Several. I think there were 5. Professor Mernissi, in her extensive researches, has unearthed details of other Muslim queens which have been ignored by most Arab male historians. So that’s the bottom line, that the Arab male historians, whether they are considering Sufis or whether they are considering, leadership, if state leadership, write it from a male angle naturally, but this don’t include material, which is very clearly available if you look for it. And so the story has become a rather unsatisfactory and perhaps very rather unhistorical in a sense. So here’s a long book by Miranissi. She she has the introduction. Was Bayn Nasir Bhutto the first? Or she the first head of state. I don’t know, says Mira Nisi. And she goes in a eventually to back at the very end to the conclusion to the Medina democracy. She goes back to the surahs of the Quran describing the Medina situation and to the famous lives of the prophet. Anyway, so she argues that the wives of Mohammed had a considerable influence on him in when he was, leading the community. They he consulted them and they gave their input. Not all of them, but some of them.

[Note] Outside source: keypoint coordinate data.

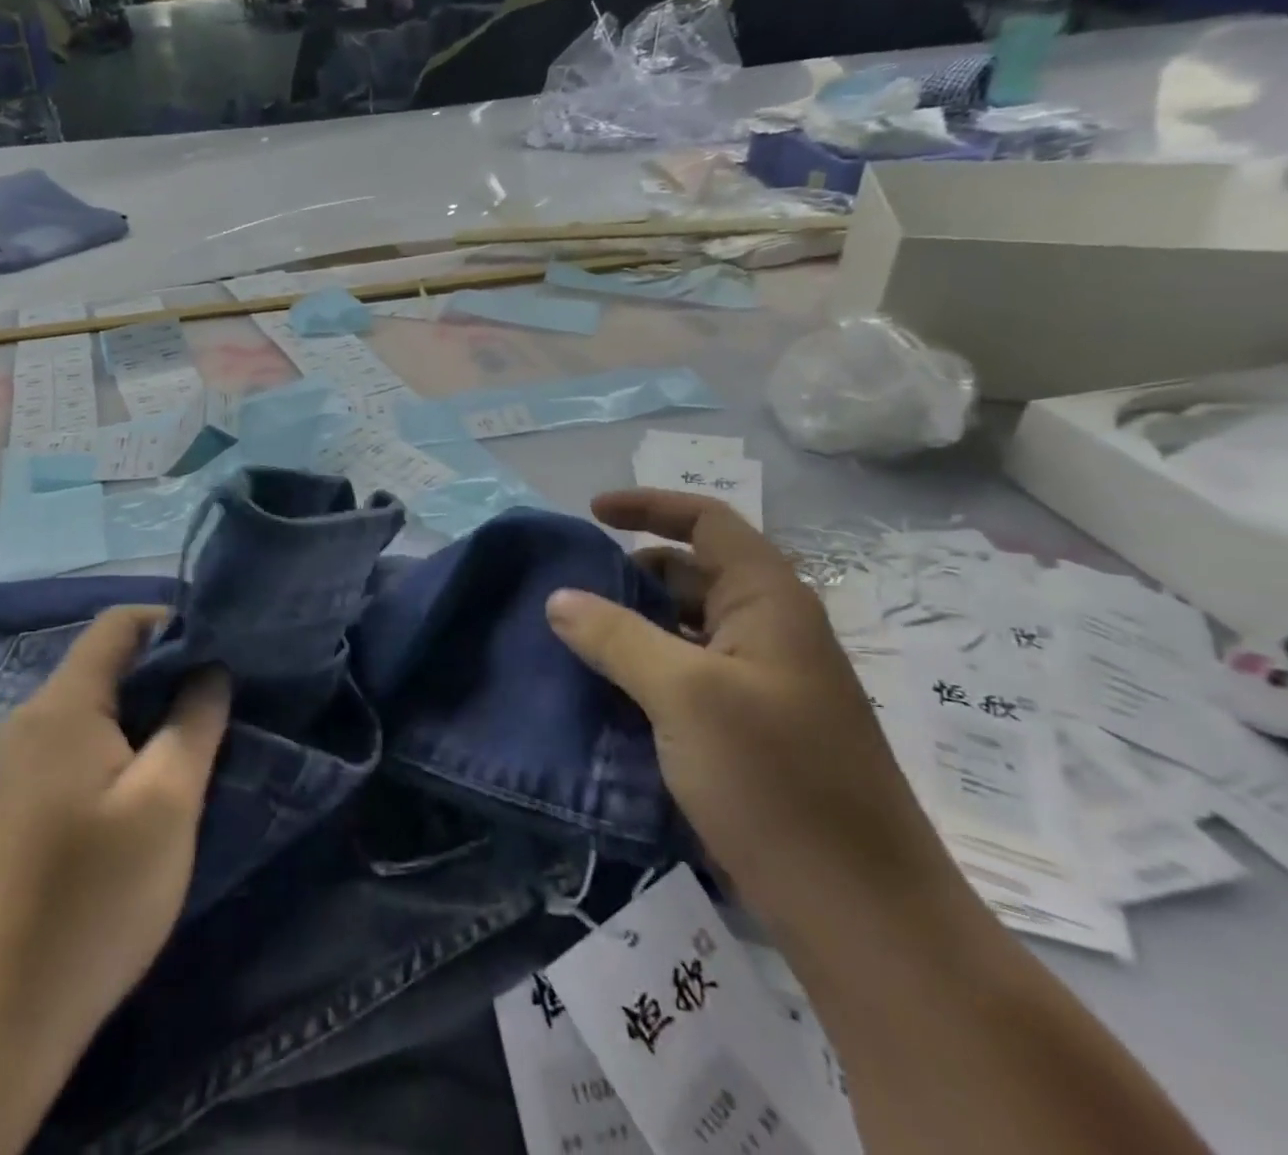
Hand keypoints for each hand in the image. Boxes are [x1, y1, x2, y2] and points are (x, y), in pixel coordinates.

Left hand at [0, 606, 230, 1060]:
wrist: (0, 1018)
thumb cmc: (96, 894)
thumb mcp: (168, 799)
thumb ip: (195, 719)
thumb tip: (210, 669)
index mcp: (61, 705)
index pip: (118, 624)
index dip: (172, 623)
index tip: (220, 650)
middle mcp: (29, 719)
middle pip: (105, 664)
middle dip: (165, 672)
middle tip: (218, 702)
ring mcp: (16, 763)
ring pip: (93, 707)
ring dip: (145, 713)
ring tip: (193, 742)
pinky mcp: (16, 802)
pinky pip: (76, 745)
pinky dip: (119, 745)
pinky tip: (147, 785)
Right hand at [545, 490, 966, 945]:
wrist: (864, 915)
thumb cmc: (778, 782)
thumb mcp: (685, 696)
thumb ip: (616, 637)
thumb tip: (558, 598)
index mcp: (769, 602)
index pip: (707, 522)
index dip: (650, 506)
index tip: (591, 512)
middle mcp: (770, 631)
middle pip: (692, 573)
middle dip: (630, 573)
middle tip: (569, 591)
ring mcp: (763, 684)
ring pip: (685, 629)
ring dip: (632, 626)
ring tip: (572, 639)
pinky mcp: (752, 730)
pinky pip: (686, 676)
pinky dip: (644, 669)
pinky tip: (603, 692)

So she goes back to the Quran, to sort of support her thesis, but she is very convincing with the material that she comes up with about queens and about sovereignty is in Islam, 1 chapter, 15 queens, and then she deals with Arab queens, the Shiite dynasty of Yemen. That’s that’s Malika Arawas. And, I have one page, which I will also put on the reserve. I can give you these afterwards. Just a page, just as a write up on that particular queen. And then in the little queens of Sheba, and then she has one on the Lady of Cairo. But, it’s all backed up by evidence, which is, I would think, indisputable. Just that there were many histories written, the men wrote the histories, but they omitted something. So you can have sins of omission as well as sins of commission. Now maybe you’ve got a question or 2 about this, but I want to emphasize women in political leadership here and in various other leadership roles, I I lived, as you know, for in Pakistan, I lived there from 54 1954 to 1991, and I’ve been back every year except one since.

For 1 year I went twice. In Pakistan, we’ve had we’ve got we’ve got a woman jet pilot. We have women serving in minority, mind you, but serving in the air force. Prime we’ve got we’ve had from early on in its history, the white the widow of Liaquat Ali Khan, who was a early prime minister of Pakistan and who’s assassinated. She became an ambassador for Pakistan.

We’ve got several women ambassadors. Women in quite significant places in society. So that is the Islamic experiment for country, in this century and certainly in every level there there can be women or there are women.